Syria Nusra Front leader claims to cut ties with al-Qaida
BEIRUT (AP) - The leader of Syria's Nusra Front said in recording aired Thursday that his group is changing its name, claiming it will have no more ties with al-Qaida in an attempt to undermine a potential U.S. and Russian air campaign against its fighters. The announcement is the first time that an entire branch of al-Qaida has said it is leaving the terror network. But the move took place with the endorsement of al-Qaida's central leadership, and its ideology remains the same, raising questions whether the change really goes beyond the new name, the Levant Conquest Front. The United States, which considers Nusra a terrorist organization, immediately expressed its skepticism.

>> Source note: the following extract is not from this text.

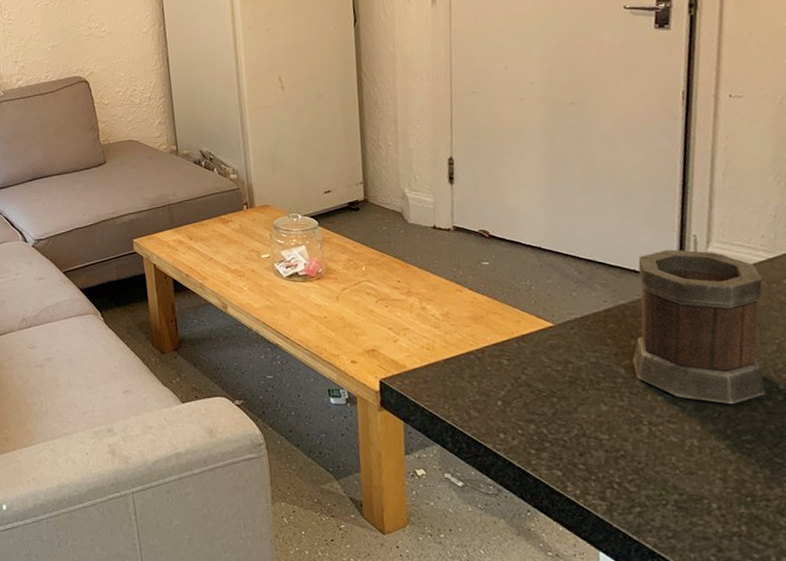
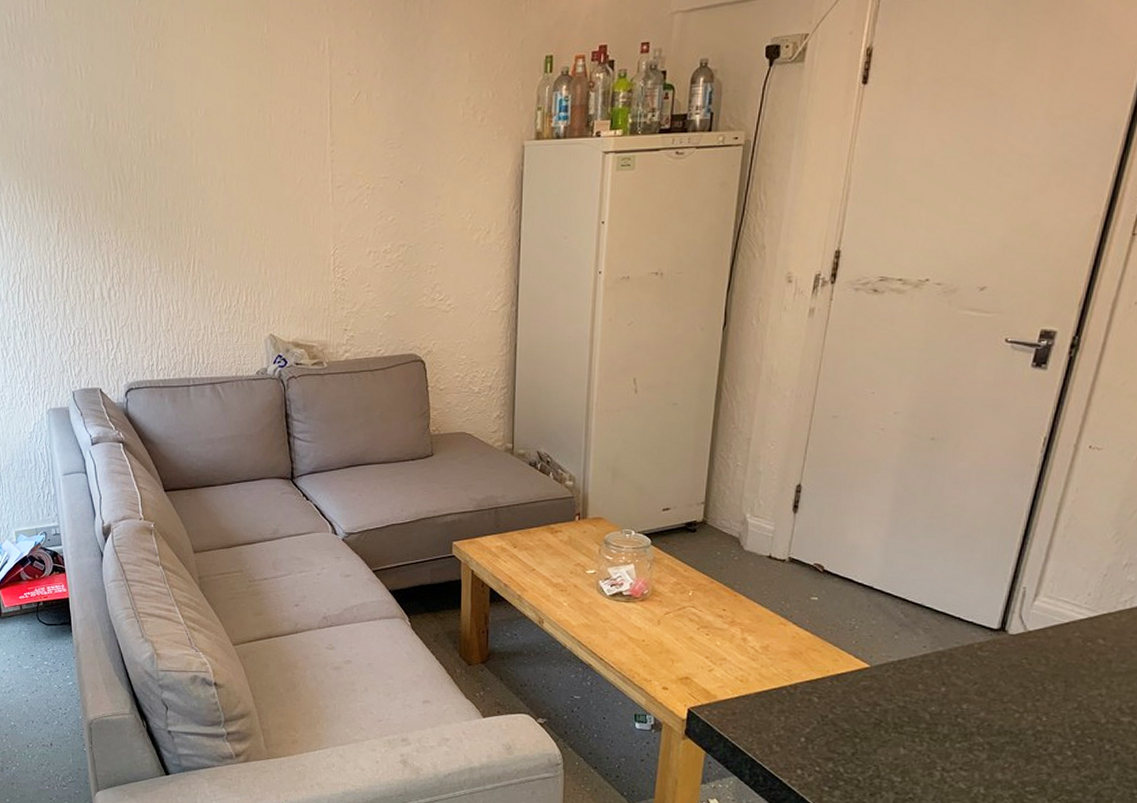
mug: present [632,249,767,404] -> none [939,599,1079,756]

Experts confront multiple explanations for surge of killings
NEW YORK (AP) - The relentless series of mass killings across the globe poses a challenge for experts trying to analyze them without lapsing into faulty generalizations. Terms like contagion and copycat killing apply in some cases, not in others, they say, and in certain instances perpetrators' terrorist ideology intersects with psychological instability. Some of the attacks, such as the coordinated assault on multiple targets in Paris last November, were elaborately planned operations by Islamic State adherents. However, they may have contributed to some of the other attacks by troubled individuals with no established ties to the militant group. J. Reid Meloy, a San Diego-based forensic psychologist who has served as a consultant to the FBI's Behavioral Analysis Program, said some of the attackers appear to have identified with Islamic State as an outlet for their own seething emotions.

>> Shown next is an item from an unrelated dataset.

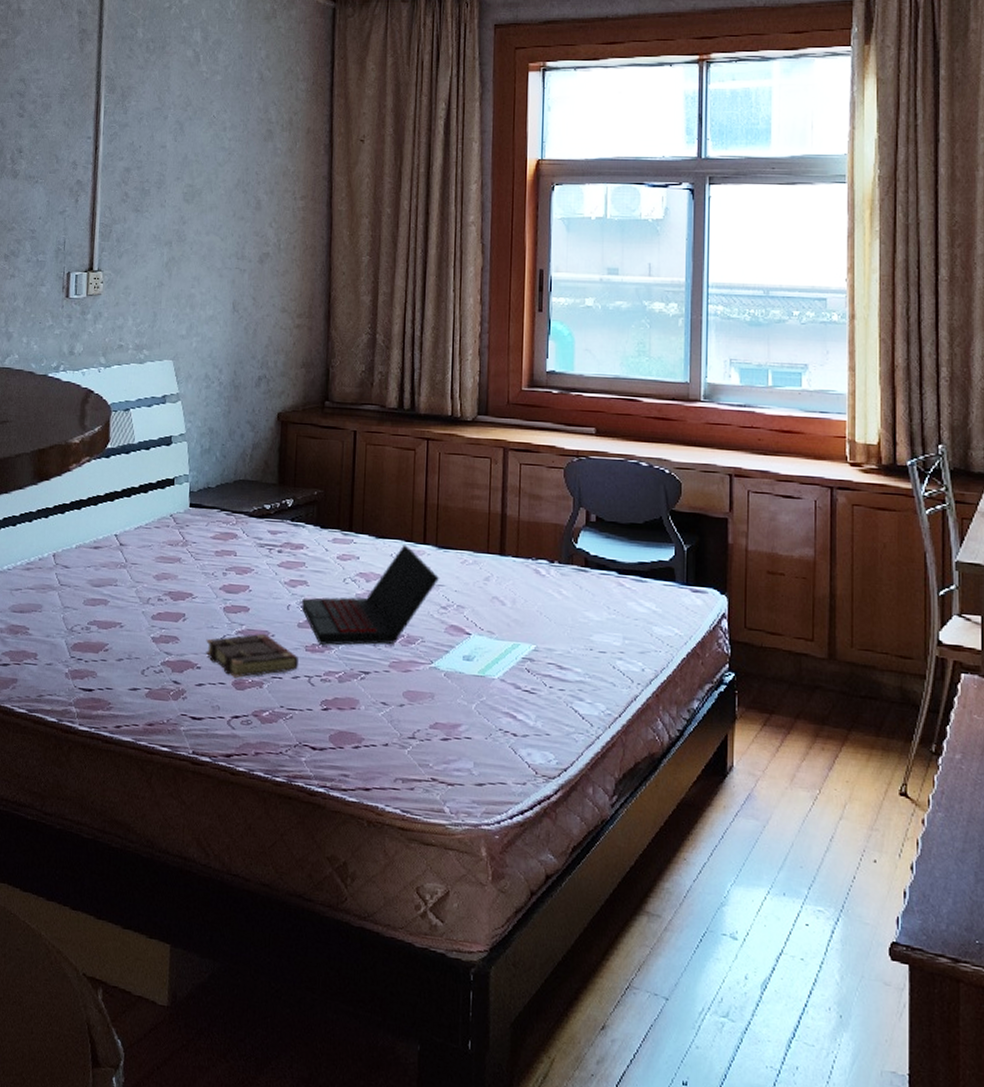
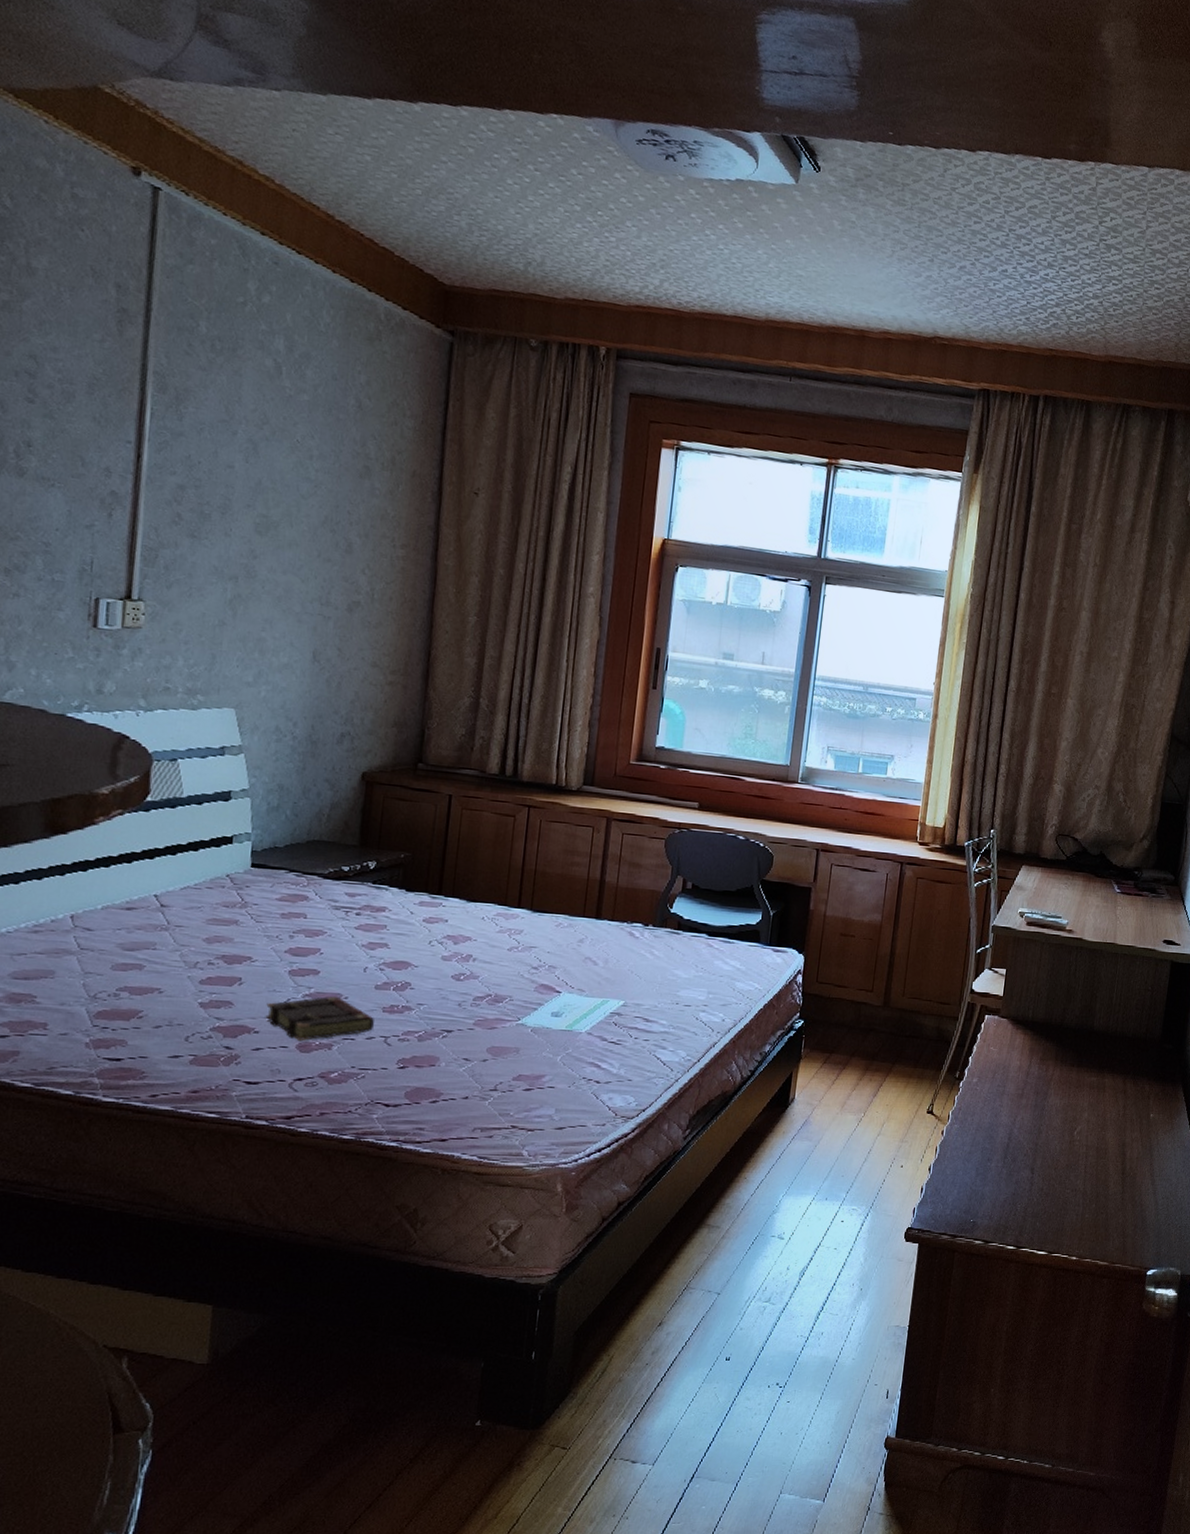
laptop: present [302,545,440,646] -> none [380,908,533,1006]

Wounded officers struggle with news of Hinckley's release
WASHINGTON (AP) - John Hinckley Jr. shot four people outside a Washington hotel on March 30, 1981, but two of his victims understandably got most of the attention: President Ronald Reagan and his press secretary, James Brady. Two other men - Secret Service agent Timothy McCarthy and District of Columbia police officer Thomas Delahanty - each took a bullet to protect the president. Thirty-five years later, they've lived to see Hinckley freed. On Thursday, both were still coming to terms with the news that Hinckley, now 61, will soon be released from a Washington psychiatric hospital to live full-time with his 90-year-old mother in Williamsburg, Virginia.

Man convicted in Chandra Levy's death won't be retried
Prosecutors announced Thursday that they will not retry a man convicted of killing Washington intern Chandra Levy, saying they can no longer prove their case in the 15-year-old slaying that thrust former congressman Gary Condit into the national spotlight. The U.S. Attorney's Office for the District of Columbia issued a statement saying it has moved to dismiss the case charging Ingmar Guandique with Levy's 2001 killing. According to the statement, prosecutors concluded they can no longer prove the murder case against Guandique beyond a reasonable doubt, "based on recent unforeseen developments that were investigated over the past week." The statement does not elaborate, and Bill Miller, a spokesman for the U.S.